The niftily named Immigration and Social Security Co-ordination (EU Withdrawal) Bill was introduced in the last session of Parliament but was lost to prorogation having made its way to the report stage in the House of Commons. This Bill was resurrected in the Queen's speech of 14 October 2019.


The purpose of the Bill is to:

  • Bring an end to free movement for European nationals in UK law by end December 2020 in readiness for the new points-based immigration system to be introduced from beginning January 2021;
  • Make EU citizens arriving after January 2021 subject to the same UK immigration controls as non-EU citizens;
  • Clarify the immigration status of Irish citizens who will generally not require leave to enter or remain in the UK, unlike all other European nationals; and
  • Enable the Government to deliver future changes to social security co-ordination policy.

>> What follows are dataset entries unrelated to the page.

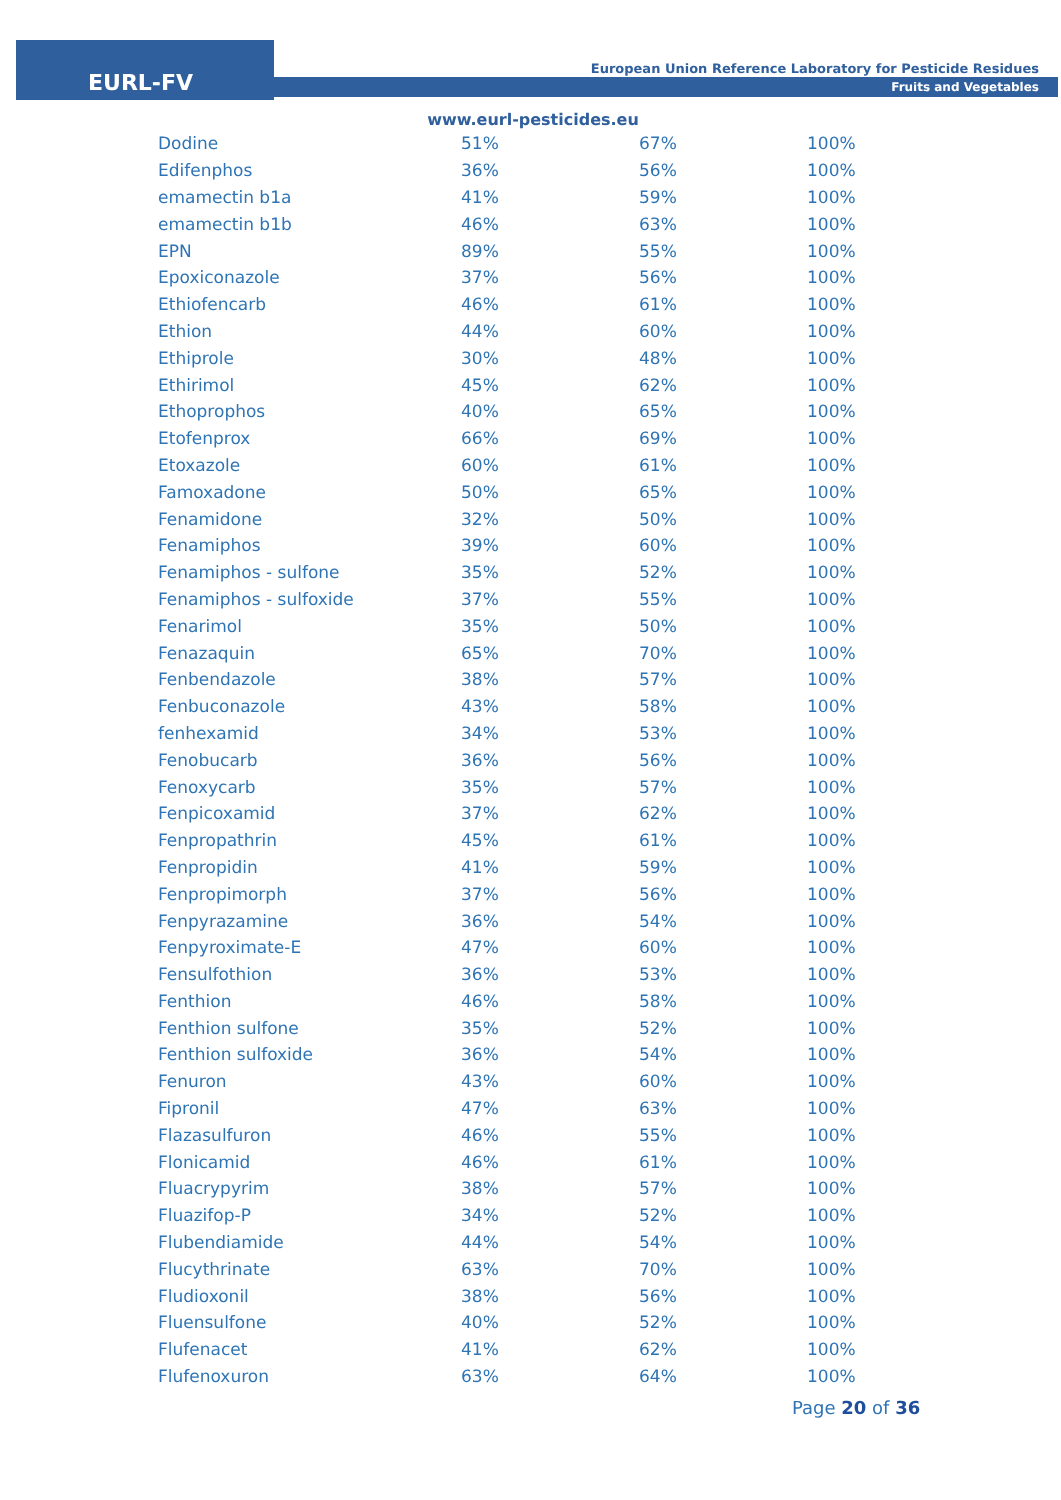EURL-FV
European Union Reference Laboratory for Pesticide Residues
Fruits and Vegetables
www.eurl-pesticides.eu
| Dodine | 51% | 67% | 100% |
| Edifenphos | 36% | 56% | 100% |
| emamectin b1a | 41% | 59% | 100% |
| emamectin b1b | 46% | 63% | 100% |
| EPN | 89% | 55% | 100% |
| Epoxiconazole | 37% | 56% | 100% |
| Ethiofencarb | 46% | 61% | 100% |
| Ethion | 44% | 60% | 100% |
| Ethiprole | 30% | 48% | 100% |
| Ethirimol | 45% | 62% | 100% |
| Ethoprophos | 40% | 65% | 100% |
| Etofenprox | 66% | 69% | 100% |
| Etoxazole | 60% | 61% | 100% |
| Famoxadone | 50% | 65% | 100% |
| Fenamidone | 32% | 50% | 100% |
| Fenamiphos | 39% | 60% | 100% |
| Fenamiphos - sulfone | 35% | 52% | 100% |
| Fenamiphos - sulfoxide | 37% | 55% | 100% |
| Fenarimol | 35% | 50% | 100% |
| Fenazaquin | 65% | 70% | 100% |
| Fenbendazole | 38% | 57% | 100% |
| Fenbuconazole | 43% | 58% | 100% |
| fenhexamid | 34% | 53% | 100% |
| Fenobucarb | 36% | 56% | 100% |
| Fenoxycarb | 35% | 57% | 100% |
| Fenpicoxamid | 37% | 62% | 100% |
| Fenpropathrin | 45% | 61% | 100% |
| Fenpropidin | 41% | 59% | 100% |
| Fenpropimorph | 37% | 56% | 100% |
| Fenpyrazamine | 36% | 54% | 100% |
| Fenpyroximate-E | 47% | 60% | 100% |
| Fensulfothion | 36% | 53% | 100% |
| Fenthion | 46% | 58% | 100% |
| Fenthion sulfone | 35% | 52% | 100% |
| Fenthion sulfoxide | 36% | 54% | 100% |
| Fenuron | 43% | 60% | 100% |
| Fipronil | 47% | 63% | 100% |
| Flazasulfuron | 46% | 55% | 100% |
| Flonicamid | 46% | 61% | 100% |
| Fluacrypyrim | 38% | 57% | 100% |
| Fluazifop-P | 34% | 52% | 100% |
| Flubendiamide | 44% | 54% | 100% |
| Flucythrinate | 63% | 70% | 100% |
| Fludioxonil | 38% | 56% | 100% |
| Fluensulfone | 40% | 52% | 100% |
| Flufenacet | 41% | 62% | 100% |
| Flufenoxuron | 63% | 64% | 100% |
Page 20 of 36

The main elements of the Bill intend to:

  • Lay the ground for the new immigration system with the ending the free movement of EU citizens under UK law;
  • Align the treatment of EU citizens arriving after January 2021 with non-EU citizens, implementing Government policy proposal of no preferential treatment for European nationals under the new immigration system;
  • Confirm the ongoing application of the EU Settlement Scheme for pre-Brexit European residents and those who arrive during transition in a Deal scenario and introduce a statutory end date for the scheme;
  • Provide for a right of appeal against decisions under the Scheme;
  • Clarify the immigration status of Irish citizens in the UK once the free movement rules are removed from UK law; and
  • Provide the power to make changes to the current rules for access to benefits and social security coordination for EU nationals.


Key facts:

  • There are an estimated 3.4 million EU, EEA and Swiss citizens, and their family members, living in the UK. An estimated 2 million have made an application to register on the EU Settlement Scheme;
  • On 4 September, the Government set out its policy on post-exit immigration arrangements in a No Deal scenario. Free movement as it currently stands will end on 31 October, but will become part of Retained EU Law, until it is repealed; and
  • The Home Secretary has commissioned the Migration Advisory Committee to consider a new points-based immigration system that will be built around the skills and talent people have. This includes a request for advice on; “How additional flexibility could be added to the operation of salary thresholds through the awarding of “points” to prospective migrants for the attributes that they possess, such as their educational qualifications, language proficiency, work experience, willingness to work in particular areas and occupation; and the degree to which points in one area should be “tradeable” to make up for a lack of points in another.”
  • MAC has also been commissioned to review where minimum salary thresholds and/or “going rates” salaries should be set in the future immigration system. MAC is due to report on both in January 2020;
  • It is anticipated that the new immigration system will be skills based but that the skills threshold for qualification will be reduced. The requirement to assess the availability of a suitable candidate from the resident labour market is expect to be removed. It is anticipated that there will be provision for low/medium skilled temporary workers but that this will be phased out by 2025;
  • Should the UK leave the EU without a deal then EU citizens moving to the UK after Brexit will have an initial right of residence for a period of three months and will be able to apply for European Temporary Leave to Remain under the Immigration Rules. This is non-extendable and will not lead to settlement. It will carry them into the new skills based immigration system from 2021, under which they would need to qualify to extend their lawful residence.


The content of this page is a summary of the law in force at the date of publication and is not exhaustive, nor does it contain definitive advice. Specialist legal advice should be sought in relation to any queries that may arise.